Instruction 1
Please rename "学習法" to "勉強法" in the listing, from the first line of the listing up to and including the line with "しても、実際の会話ではなかなか口から", leaving everything else unchanged. Return only those lines, with the pictures left out.

Text segment

When Toyota debuted the production version of its Lexus CT 200h compact hybrid late last month, it was almost certainly destined to be a European-only vehicle. European buyers love smaller vehicles and hatchbacks in general, and the vehicle didn't seem likely to appeal to the buying tastes of traditional U.S. Lexus buyers.

However, that doesn't appear to be the case now. Following the success of its midsize Lexus HS 250h hybrid which slots in below ES 350, Toyota has confirmed that the compact CT 200h will come to the U.S. in 2011. According to Edmunds Inside Line, Lexus officials in the U.S. practically had to beg the execs in Japan to get the sporty vehicle to appeal to a younger clientele.

BMW has the 1-Series, Audi has the A3, and the U.S. officials too wanted a vehicle in the same mold. With the exception of the IS range and the ultra-exotic LFA, Lexus doesn't have anything in its lineup that would exactly raise the pulse of many younger buyers.

Instruction 2
List every car brand mentioned in the Lexus hybrid text.

Saved entries:
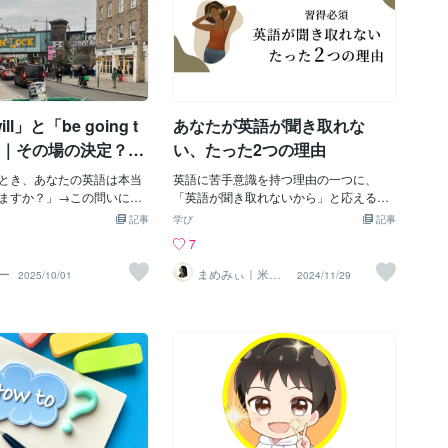
私たちが「ささやき声」で
こではシンプル解説にして
学習方法に関するメルマガや学習法に関
罠と、気をつけたい学習法、さらに会話
。音声学的には、のどの声
rt 母音をしっかり出してか
するコースまた実際にクラスにも参加し
でよくある間違いをわかりやすくまとめ
使用しないために、自然と
ますheard 母音と /r/ の音を
たりもしました。その時もまだ、「完全
ます。1. 英語初心者が陥りやすい英語学
ります。（のどに手のひら
ます簡単に言うとheart は
に自己流でやったほうが心地いいな」と
習の罠罠①「単語をたくさん覚えれば話
あてて、ささやいてみてく
く開けて「ア」と言ってか
は思っていましたが、１つとても大事な
せる」と思ってしまう大前提、単語はも
の振動が感じられないはず
 /r/ の音を出しますhear
気付きがありました。それは、自分では
ちろん大切です。ただ、単語だけを増や
l」と「be going t
あなたが英語が聞き取れな
、ささやかずにそのまま普
じめ舌を引いた状態で口をあ
理解していると思い込んでいたものが、
しても、実際の会話ではなかなか口から
と声帯の揺れが手に伝わ
「ハァ」と音を出しますこ
理解できてなかったということで
出てきません。たとえば「apple」「boo
い｜その場の決定？そ
い、たった2つの理由
けでも、価値ありですよ！
k」「beautiful」を知っていても、“I boug
定？
書きましたが、これのしく
とき、あなたの英語は本当
ht a book yesterday.” のように文章で使う
英語に苦手意識を持つ理由の一つに、
っておくのとそうでないの
ますか？」→この問いに
練習をしていないと、会話では止まって
「英語が聞き取れないから」と応える方
雲泥の差があるのですーー
した方は、ぜひ最後まで読
しまいます。英語は「知っている」だけ
は多いです。では、なぜ私たち特に大人
記事
学び
記事
ーーーーーーーーーーーー
。🌟 未来のことを言えると
ではなく、使える形で覚えることが大切
は、英語が聞き取れないのでしょうか？
7
学習は、まず「知る」こと
できると「明日の予定」
です。罠②「完璧な文法で話そう」とし
実はその理由は大きくわけて2つ。今回
！「そうなんだぁ」という
」「これからやること」を
すぎる初心者ほど、話す前に頭の中で
は、英語が聞き取れない2つの理由につい
ー
まめみぃ｜米在
2025/10/01
2024/11/29
住歴12年の英語
" がここにありま
す。でも多くの初心者がぶ
「これ文法合ってるかな？」「時制ミス
て解説していきます。理由① 聞き取り力
講師
らない！！ 「見える化」
ます。👉 「未来って will
してないかな？」と考え込みがちです。
が足りない英語に触れる時間が短いの
語化」の 発
ng to どっちを使えばいいの？」
でも会話では、完璧さよりもまず伝える
に、英語が聞き取れないと嘆いてはいま
コチラーーーーーーーーー
ill ばかり使ってしまう方も
ことが大事です。少しくらい不自然で
せんか？聞き取れる力をつけるために
ーーーーーーーーーー
実はここを理解していない
も、相手に伝われば会話は成立します。
は、たくさんの英語に触れるのはもちろ
え？今決めたの？」とズレ
最初から100点を目指すより、60点でも
ん、目と耳と口を使って慣れない英語の
で伝わってしまうんです。
口に出すことのほうが、英語力は早く伸
発音に慣れていかなくてはいけません。
 going to、どっちを使えばいい
びます。罠③「インプットばかり」で終
よく、「聞き流しでもOK」と勘違いされ
こんなフレーズ👇「来週旅
わってしまう動画を見る、単語帳を読
ている方がいらっしゃいますが……効率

Written response 1
私たちが「ささやき声」で
こではシンプル解説にして
学習方法に関するメルマガや勉強法に関
罠と、気をつけたい勉強法、さらに会話
。音声学的には、のどの声
rt 母音をしっかり出してか
するコースまた実際にクラスにも参加し
でよくある間違いをわかりやすくまとめ
使用しないために、自然と
ますheard 母音と /r/ の音を
たりもしました。その時もまだ、「完全
ます。1. 英語初心者が陥りやすい英語学
ります。（のどに手のひら
ます簡単に言うとheart は
に自己流でやったほうが心地いいな」と
習の罠罠①「単語をたくさん覚えれば話
あてて、ささやいてみてく
く開けて「ア」と言ってか
は思っていましたが、１つとても大事な
せる」と思ってしまう大前提、単語はも
の振動が感じられないはず
 /r/ の音を出しますhear
気付きがありました。それは、自分では
ちろん大切です。ただ、単語だけを増や
l」と「be going t
あなたが英語が聞き取れな
、ささやかずにそのまま普
じめ舌を引いた状態で口をあ
理解していると思い込んでいたものが、
しても、実際の会話ではなかなか口から

Written response 2
Toyota, Lexus, BMW, Audi